* _Electronics engineering source data_:
##########

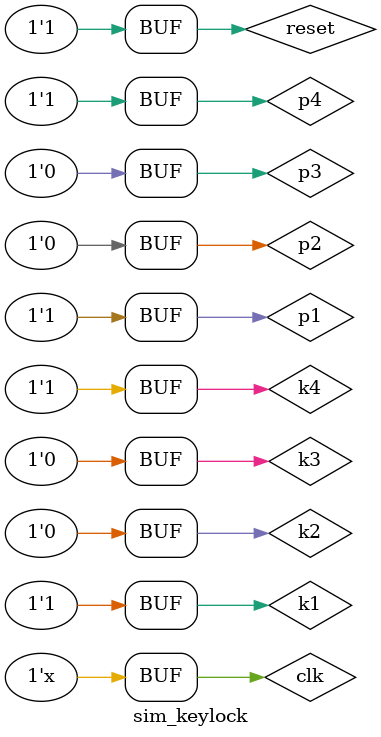
<source format=v>
`timescale 1ns / 1ps


module sim_keylock( );
reg reset;
reg k1,k2,k3,k4;
reg p1,p2,p3,p4;
reg clk;
wire red,green,warn;
initial clk=0;
always #5 clk=~clk;
initial
begin
    reset=0;
    k1=0;
    k2=0;
    k3=0;
    k4=0;
    p1=0;
    p2=0;
    p3=0;
    p4=0;
    #5 reset=1;
   
end
always begin
   #10 k1=0;k2=1;k3=1;k4=1;
   #10 p1=1;p2=0;p3=0;p4=0;
   #10 k1=0;k2=1;k3=1;k4=1;
   #10 p1=1;p2=1;p3=0;p4=0;
   #10 k1=1;k2=1;k3=1;k4=0;
   #10 p1=1;p2=0;p3=1;p4=0;
   #10 k1=1;k2=1;k3=0;k4=1;
   #10 p1=1;p2=0;p3=0;p4=1;
   #10 k1=0;k2=0;k3=0;k4=1;
   #10 p1=1;p2=0;p3=0;p4=0;
   #10 k1=0;k2=0;k3=1;k4=1;
   #10 p1=1;p2=1;p3=0;p4=0;
   #10 k1=0;k2=1;k3=1;k4=0;
   #10 p1=1;p2=0;p3=1;p4=0;
   #10 k1=1;k2=0;k3=0;k4=1;
   #10 p1=1;p2=0;p3=0;p4=1;
   
       
   end
keylock ul(clk,reset,k1,k2,k3,k4,p1,p2,p3,p4,red,green,warn);
    


endmodule

</source>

##########

* _YOUR GOAL_:
Would you retype every line shown above exactly, leaving the pictures aside?

* _RESULT FOR THIS EXERCISE_:
<source format=v>
`timescale 1ns / 1ps


module sim_keylock( );
reg reset;
reg k1,k2,k3,k4;
reg p1,p2,p3,p4;
reg clk;
wire red,green,warn;
initial clk=0;
always #5 clk=~clk;
initial
begin
    reset=0;
    k1=0;
    k2=0;
    k3=0;
    k4=0;
    p1=0;
    p2=0;
    p3=0;
    p4=0;
    #5 reset=1;
   
end
always begin
   #10 k1=0;k2=1;k3=1;k4=1;
   #10 p1=1;p2=0;p3=0;p4=0;
   #10 k1=0;k2=1;k3=1;k4=1;
   #10 p1=1;p2=1;p3=0;p4=0;
   #10 k1=1;k2=1;k3=1;k4=0;
   #10 p1=1;p2=0;p3=1;p4=0;
   #10 k1=1;k2=1;k3=0;k4=1;
   #10 p1=1;p2=0;p3=0;p4=1;
   #10 k1=0;k2=0;k3=0;k4=1;
   #10 p1=1;p2=0;p3=0;p4=0;
   #10 k1=0;k2=0;k3=1;k4=1;
   #10 p1=1;p2=1;p3=0;p4=0;
   #10 k1=0;k2=1;k3=1;k4=0;
   #10 p1=1;p2=0;p3=1;p4=0;
   #10 k1=1;k2=0;k3=0;k4=1;
   #10 p1=1;p2=0;p3=0;p4=1;
   
       
   end
keylock ul(clk,reset,k1,k2,k3,k4,p1,p2,p3,p4,red,green,warn);
    


endmodule

</source>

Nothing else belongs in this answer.